We have a longstanding principle of taxpayer confidentiality in the UK. My tax affairs are confidential between HMRC and me. The essential effect of this principle is that my financial affairs are my business and (subject to my duty to disclose income to HMRC for the purposes of paying tax on it) mine alone.
HMRC staff are under a legal obligation to maintain this confidentiality as their Guidance Manual reminds them:
you must not give or disclose HMRC information to anyone, including other government departments and their agencies, local authorities, the police or any other public bodies, unless you have lawful authority to do so – Section 18 CRCA
Note that this confidentiality extends within government as well as externally. HRMC is a non-ministerial department; there is no Secretary of State responsible for the actions and performance of HMRC as there is with other departments.
I would suggest that this is now a situation that must be seriously reconsidered.
The arguments for the status quo are that politicians should not be able to influence the actions of HMRC towards specific taxpayers. I don’t think anyone would really argue with this, it makes complete sense. Unfortunately, I’m not at all convinced that the current arrangements actually succeed in stopping political interference in HMRC’s operations. There may be no Minister with direct responsibility for the department but the Government does appoint those at the top. Those people are then beholden to their political sponsors for their job. Also, Ministers set the policy agenda for HMRC and the department has to work with those Ministers to deliver that policy.
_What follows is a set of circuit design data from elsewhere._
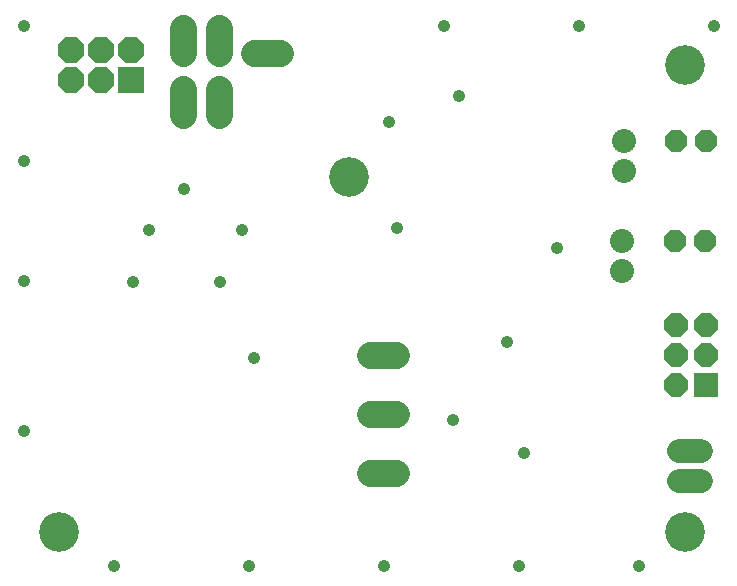
<source format=gts>
G75*
%MOIN*%
%OFA0B0*%
%FSLAX24Y24*%
%IPPOS*%
%LPD*%
%AMOC8*
5,1,8,0,0,1.08239X$1,22.5*
%
%ADD10C,0.1320*%
%ADD11R,0.0800X0.0800*%
%ADD12OC8,0.0800*%
%ADD13C,0.0916*%
%ADD14OC8,0.0720*%
%ADD15C,0.0800*%
%ADD16C,0.0800*%
%ADD17OC8,0.0887*%
%ADD18R,0.0887X0.0887*%
%ADD19C,0.0414*%
D10*
X002153Y002129D03*
X011799Y013940D03*
X023019Y017680D03*
X023019Y002129D03*
D11*
X023716Y007034D03*
D12*
X022716Y007034D03*
X022716Y008034D03*
X023716Y008034D03*
X023716Y009034D03*
X022716Y009034D03*
D13*
X013374Y008034D02*
X012517Y008034D01*
X012517Y006066D02*
X013374Y006066D01*
X013374Y004097D02*
X012517Y004097D01*
X007468Y016036D02*
X007468Y016892D01*
X006287Y016892D02*
X006287Y016036D01*
X006287Y018073D02*
X006287Y018930D01*
X007468Y018930D02*
X007468Y018073D01*
X008649Y018073D02*
X009505Y018073D01*
D14*
X022716Y015145D03*
X023716Y015145D03*
X023691Y011823D03*
X022691Y011823D03*
D15*
X022797Y004826D02*
X023537Y004826D01*
X023537Y003826D02*
X022797Y003826D01*
D16*
X020928Y010823D03*
X020928Y011823D03*
X020977Y014145D03*
X020977Y015145D03*
D17*
X004531Y018180D03*
X003531Y018180D03*
X002531Y018180D03*
X002531Y017180D03*
X003531Y017180D03*
D18*
X004531Y017180D03*
D19*
X000972Y018995D03*
X000972Y014495D03*
X005155Y012192D03*
X006312Y013570D03*
X008255Y012192D03*
X007517Y010470D03*
X004614Y010470D03*
X000972Y010495D03*
X000972Y005495D03*
X003972Y000995D03*
X008472Y000995D03*
X012972Y000995D03*
X017472Y000995D03*
X021472Y000995D03*
X017630Y004761D03*
X015293Y005844D03*
X017065Y008452D03*
X018738Y011602D03*
X013423Y012242D03*
X013152Y015785D03*
X015490Y016646D03*
X014972Y018995D03*
X019472Y018995D03*
X023972Y018995D03*
X008649Y007911D03*
M02*

</source>
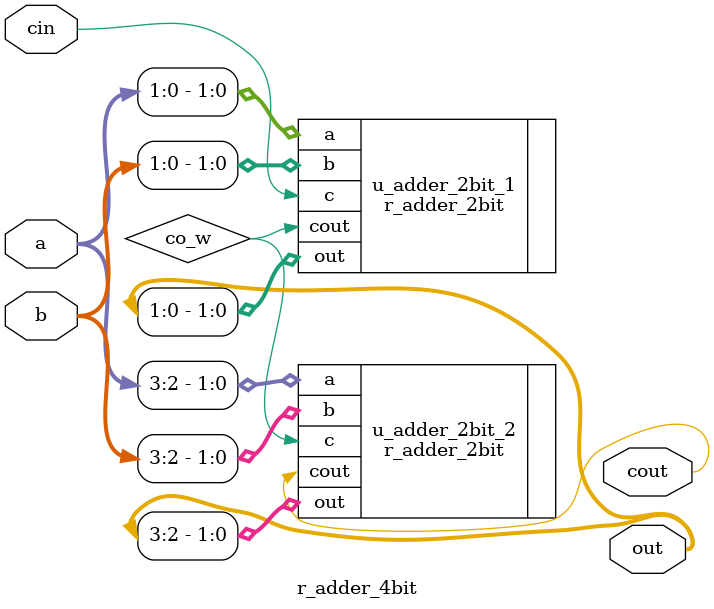
<source format=v>
module r_adder_4bit(
	input	[3:0]	a,
	input	[3:0]	b,
	input		cin,	// carry in

	output	[3:0]	out,
	output		cout	// carry out
);

wire	co_w;

r_adder_2bit u_adder_2bit_1(
	.a	(a[1:0]),
	.b	(b[1:0]),
	.c	(cin),
	.out	(out[1:0]),
	.cout	(co_w)
);

r_adder_2bit u_adder_2bit_2(
	.a	(a[3:2]),
	.b	(b[3:2]),
	.c	(co_w),
	.out	(out[3:2]),
	.cout	(cout)
);

endmodule

</source>
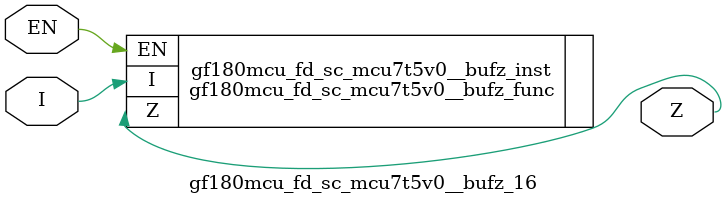
<source format=v>

`ifndef GF180MCU_FD_SC_MCU7T5V0__BUFZ_16_V
`define GF180MCU_FD_SC_MCU7T5V0__BUFZ_16_V

`include gf180mcu_fd_sc_mcu7t5v0__bufz.v

`ifdef USE_POWER_PINS
module gf180mcu_fd_sc_mcu7t5v0__bufz_16( EN, I, Z, VDD, VSS );
inout VDD, VSS;
`else // If not USE_POWER_PINS
module gf180mcu_fd_sc_mcu7t5v0__bufz_16( EN, I, Z );
`endif // If not USE_POWER_PINS
input EN, I;
output Z;

`ifdef USE_POWER_PINS
  gf180mcu_fd_sc_mcu7t5v0__bufz_func gf180mcu_fd_sc_mcu7t5v0__bufz_inst(.EN(EN),.I(I),.Z(Z),.VDD(VDD),.VSS(VSS));
`else // If not USE_POWER_PINS
  gf180mcu_fd_sc_mcu7t5v0__bufz_func gf180mcu_fd_sc_mcu7t5v0__bufz_inst(.EN(EN),.I(I),.Z(Z));
`endif // If not USE_POWER_PINS

`ifndef FUNCTIONAL
	// spec_gates_begin


	// spec_gates_end



   specify

	// specify_block_begin

	// comb arc EN --> Z
	 (EN => Z) = (1.0,1.0);

	// comb arc I --> Z
	 (I => Z) = (1.0,1.0);

	// specify_block_end

   endspecify

   `endif

endmodule
`endif // GF180MCU_FD_SC_MCU7T5V0__BUFZ_16_V

</source>
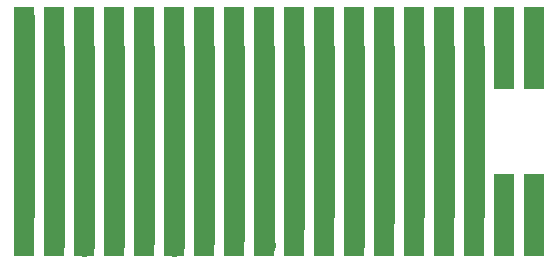
<source format=gbr>
G04 EAGLE Gerber RS-274X export*
G75*
%MOMM*%
%FSLAX34Y34*%
%LPD*%
%INTop Copper*%
%IPPOS*%
%AMOC8*
5,1,8,0,0,1.08239X$1,22.5*%
G01*
%ADD10R,1.778000X6.985000*%
%ADD11C,1.778000*%


D10*
X455930Y176530D03*
X430530Y176530D03*
X405130Y176530D03*
X379730Y176530D03*
X354330Y176530D03*
X328930Y176530D03*
X303530Y176530D03*
X278130Y176530D03*
X252730Y176530D03*
X227330Y176530D03*
X201930Y176530D03*
X176530Y176530D03*
X151130Y176530D03*
X125730Y176530D03*
X100330Y176530D03*
X74930Y176530D03*
X49530Y176530D03*
X24130Y176530D03*
X24130Y35560D03*
X49530Y35560D03*
X74930Y35560D03*
X100330Y35560D03*
X125730Y35560D03*
X151130Y35560D03*
X176530Y35560D03*
X201930Y35560D03*
X227330Y35560D03*
X252730Y35560D03*
X278130Y35560D03*
X303530Y35560D03*
X328930Y35560D03*
X354330Y35560D03*
X379730Y35560D03*
X405130Y35560D03*
X430530Y35560D03*
X455930Y35560D03*
D11*
X24130Y35560D02*
X24130Y203200D01*
X49530Y35560D02*
X49530Y10160D01*
X49530Y35560D02*
X49530Y176530D01*
X74930Y176530D02*
X74930Y35560D01*
X74930Y26670D02*
X74930Y8890D01*
X74930Y26670D02*
X74930Y35560D01*
X100330Y35560D02*
X100330Y176530D01*
X100330Y26670D02*
X100330Y10160D01*
X100330Y26670D02*
X100330Y35560D01*
X125730Y35560D02*
X125730Y176530D01*
X125730Y27940D02*
X125730Y12700D01*
X125730Y27940D02*
X125730Y35560D01*
X151130Y35560D02*
X151130Y176530D01*
X151130Y29210D02*
X151130Y8890D01*
X151130Y29210D02*
X151130Y35560D01*
X176530Y12700D02*
X176530Y176530D01*
X201930Y176530D02*
X201930Y15240D01*
X227330Y41910D02*
X227330Y176530D01*
X227330Y35560D02*
X227330Y11430D01*
X228600Y10160D01*
X227330Y35560D02*
X227330Y41910D01*
X252730Y48260D02*
X252730Y176530D01*
X252730Y35560D02*
X252730Y25400D01*
X252730Y35560D02*
X252730Y48260D01*
X278130Y35560D02*
X278130Y176530D01*
X303530Y176530D02*
X303530Y38100D01*
X303530Y35560D02*
X303530Y10160D01*
X303530Y35560D02*
X303530Y38100D01*
X328930Y49530D02*
X328930Y176530D01*
X328930Y35560D02*
X328930Y30480D01*
X328930Y35560D02*
X328930Y49530D01*
X354330Y35560D02*
X354330Y176530D01*
X379730Y176530D02*
X379730Y35560D01*
X405130Y35560D02*
X405130Y176530D01*
M02*

</source>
It cannot have escaped the attention of readers that the tax affairs of multinational companies have been to the fore again lately. The media has been full of stories about the Google settlement a few weeks ago, the more recent speculation around the affairs of Facebook and Apple as well as many others. Indeed, there almost appears to be a race within parts of the print media to “expose” the latest company that “pays no/little tax in the UK”.
All of this leads to much heated debate within and between the profession and tax campaigners. At present, one of the trending topics of this debate is whether or not there should be greater transparency in the way HMRC deals with the larger corporates, especially the big multinationals. To be honest, the real question isn’t “whether” there should be greater transparency, but how do we achieve it. That we do need it is, in my opinion, now beyond doubt.
The principle of taxpayer confidentiality, however, extends to all taxpayers, not just to those that are individuals. Given what I have written above, I would like to suggest that this is something that now needs to change.
At least partially.
Companies – at least those big enough not to benefit from exemptions – already have to publish detailed financial information every year. That information is publicly available to anyone who wants (and can be bothered) to look at it.
Those publicly available accounts already contain summary details of the company’s corporation tax position. So why don’t we also require companies to provide a basic tax computation summary in their accounts, taking the reader clearly from accounting profits to PCTCT?
What confidential information would this reveal to the outside world?
The accounting profit is already known.
The tax charge is already disclosed.
Of course, the tax charge might be adjusted in next year’s accounts if the tax return is subsequently adjusted in discussion with HMRC. Now, here’s the really important part, such adjustments should be fully explained and reconciled in the accounts. In this way, those interested will be able to see how HMRC and the company have approached those adjustments. At least in terms of the detailed outcomes, if not the actual discussions.
There is a real swell of public opinion that politicians are doing deals with big companies to allow them to pay less than “their fair share” of tax (whatever that might mean). The response is that HMRC is independent of political interference and that it treats all taxpayers equally. The latter argument cannot be proved, of course, because of the principle of taxpayer confidentiality and, frankly, the former argument is becoming less and less credible.
The way the Google settlement was communicated, in particular the way the George Osborne tweeted about it so quickly and crowingly, has lead many to cry foul. Was HMRC put under political pressure to settle in a way that would please Ministers? Did Ministers know supposedly confidential details of the settlement?
If Google was required to disclose details of the settlement in its accounts (in reconciling the adjustments to the previous tax disclosures), I suggest that HMRC would find it much harder to do anything other than play a straight bat in reaching such a settlement. Political influence would be harder to hide.
Tax transparency, certainly for larger companies, can very easily be improved by requiring much more detailed disclosure of tax in the accounts (note that I say “improved”, it may not be perfect but it would be a start).
Finally, any changes in this area must, in my opinion, be accompanied by greater understanding of the principles of corporation tax – e.g. loss relief, interest deductibility, capital allowances – amongst the press, public and MPs. Otherwise we are still going to see those silly-season stories.